Le parquet a requis, ce lundi 26 mai 2026, une peine de trois ans d'emprisonnement, dont un an ferme aménageable sous bracelet électronique, à l'encontre d'un animateur du périscolaire jugé pour des agressions sexuelles commises dans une école parisienne. Le réquisitoire a été prononcé lors du procès qui se tient devant le tribunal judiciaire de Paris.

Au cours de ses réquisitions, le représentant du ministère public a employé des termes très durs à l'encontre du prévenu, déclarant : « Faut être psychopathe pour faire ça ». Cette phrase, rapportée dans l'enceinte du tribunal, reflète la gravité des faits reprochés à l'animateur, âgé d'une trentaine d'années.

Des faits commis dans le cadre scolaire

L'homme est accusé d'avoir agressé sexuellement plusieurs enfants âgés de 6 à 10 ans, dont il avait la charge dans le cadre des activités périscolaires. Les faits se seraient déroulés entre 2023 et 2024 au sein de l'école Alphonse Baudin, située dans le 11e arrondissement de Paris. L'enquête avait été ouverte après le signalement de parents d'élèves, alertés par le comportement anormal de leur enfant.

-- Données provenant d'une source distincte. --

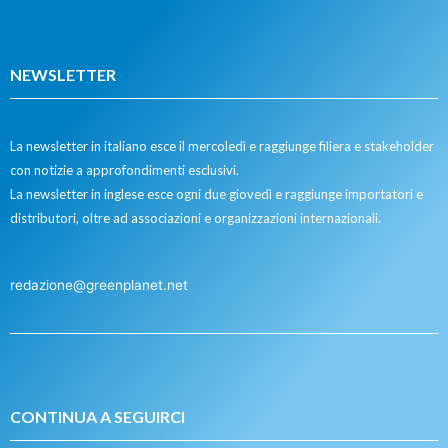
NEWSLETTER
La newsletter in italiano esce il mercoledì e raggiunge filiera e stakeholder
con notizie a approfondimenti esclusivi.
La newsletter in inglese esce ogni due giovedì e raggiunge importatori e
distributori, oltre ad associazioni e organizzazioni internazionali.
redazione@greenplanet.net
CONTINUA A SEGUIRCI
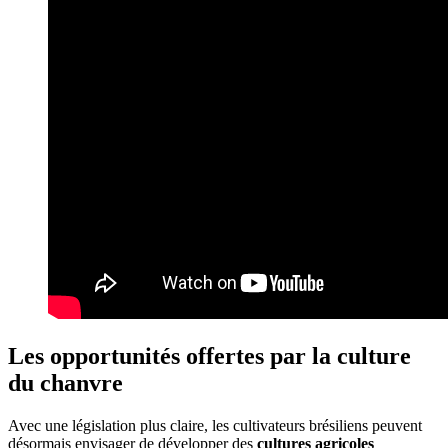
Les opportunités offertes par la culture
du chanvre
Avec une législation plus claire, les cultivateurs brésiliens peuvent
désormais envisager de développer des
cultures agricoles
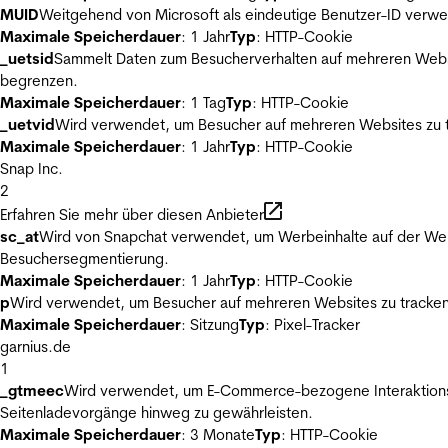
MUID
Weitgehend von Microsoft als eindeutige Benutzer-ID verwen
Maximale Speicherdauer
: 1 Jahr
Typ
: HTTP-Cookie
_uetsid
Sammelt Daten zum Besucherverhalten auf mehreren Websit
begrenzen.
Maximale Speicherdauer
: 1 Tag
Typ
: HTTP-Cookie
_uetvid
Wird verwendet, um Besucher auf mehreren Websites zu t
Maximale Speicherdauer
: 1 Jahr
Typ
: HTTP-Cookie
Snap Inc.
2
Erfahren Sie mehr über diesen Anbieter
sc_at
Wird von Snapchat verwendet, um Werbeinhalte auf der Webs
Besuchersegmentierung.
Maximale Speicherdauer
: 1 Jahr
Typ
: HTTP-Cookie
p
Wird verwendet, um Besucher auf mehreren Websites zu tracken
Maximale Speicherdauer
: Sitzung
Typ
: Pixel-Tracker
garnius.de
1
_gtmeec
Wird verwendet, um E-Commerce-bezogene Interaktionsda
Seitenladevorgänge hinweg zu gewährleisten.
Maximale Speicherdauer
: 3 Monate
Typ
: HTTP-Cookie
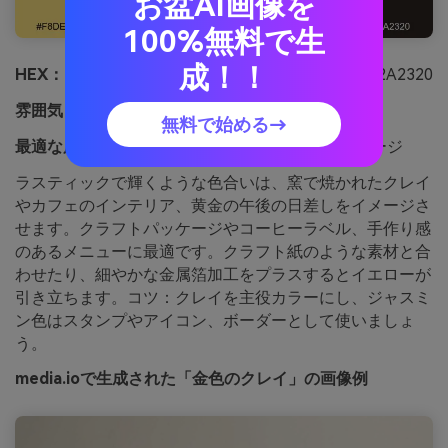
お盆AI画像を
100%無料で生
成！！
HEX：
#F8DE7E #EFD8B4 #C97B5A #7A5445 #2A2320
雰囲気：
ラスティック、温かい、クラフト感
無料で始める→
最適な用途：
コーヒーブランド、クラフトパッケージ
ラスティックで輝くような色合いは、窯で焼かれたクレイ
やカフェのインテリア、黄金の午後の日差しをイメージさ
せます。クラフトパッケージやコーヒーラベル、手作り感
のあるメニューに最適です。クラフト紙のような素材と合
わせたり、細やかな金属箔加工をプラスするとイエローが
引き立ちます。コツ：クレイを主役カラーにし、ジャスミ
ン色はスタンプやアイコン、ボーダーとして使いましょ
う。
media.ioで生成された「金色のクレイ」の画像例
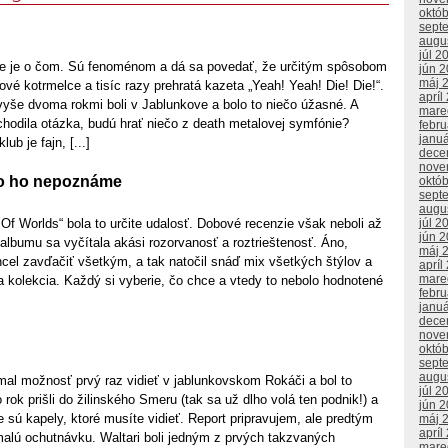
októ
sept
augu
júl 2
ie je o čom. Sú fenoménom a dá sa povedať, že určitým spôsobom
jún 
máj 
lové kotrmelce a tisíc razy prehratá kazeta „Yeah! Yeah! Die! Die!“.
apríl
vyše dvoma rokmi boli v Jablunkove a bolo to niečo úžasné. A
mare
hodila otázka, budú hrať niečo z death metalovej symfónie?
febr
janu
lub je fajn, [...]
dece
nove
ko ho nepoznáme
októ
sept
augu
Of Worlds“ bola to určite udalosť. Dobové recenzie však neboli až
júl 2
jún 
albumu sa vyčítala akási rozorvanosť a roztrieštenosť. Áno,
máj 
cel zavďačiť všetkým, a tak natočil snáď mix všetkých štýlov a
apríl
mare
a kolekcia. Každý si vyberie, čo chce a vtedy to nebolo hodnotené
febr
janu
dece
nove
októ
sept
augu
al možnosť prvý raz vidieť v jablunkovskom Rokáči a bol to
júl 2
rok prišli do žilinského Smeru (tak sa už dlho volá ten podnik!) a
jún 
e sú kapely, ktoré musíte vidieť. Report pripravujem, ale predtým
máj 
apríl
malú ochutnávku. Waltari boli jedným z prvých takzvaných
mare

Lors des débats, la défense a plaidé la relaxe, contestant la matérialité des faits et la fiabilité des témoignages des jeunes victimes. L'avocat de l'accusé a notamment souligné l'absence d'éléments médicaux ou de preuves matérielles directes.

Une décision attendue dans les prochains jours

Le tribunal a mis sa décision en délibéré, et le jugement devrait être rendu dans les prochains jours. En attendant, l'animateur, qui a été placé sous contrôle judiciaire depuis sa mise en examen, demeure présumé innocent. Cette affaire a suscité une vive émotion parmi les parents d'élèves et a relancé le débat sur le contrôle et la surveillance du personnel encadrant les activités périscolaires.

Le parquet a également requis une interdiction définitive d'exercer toute activité professionnelle ou bénévole en contact avec des mineurs, ainsi qu'une inscription au fichier judiciaire automatisé des auteurs d'infractions sexuelles.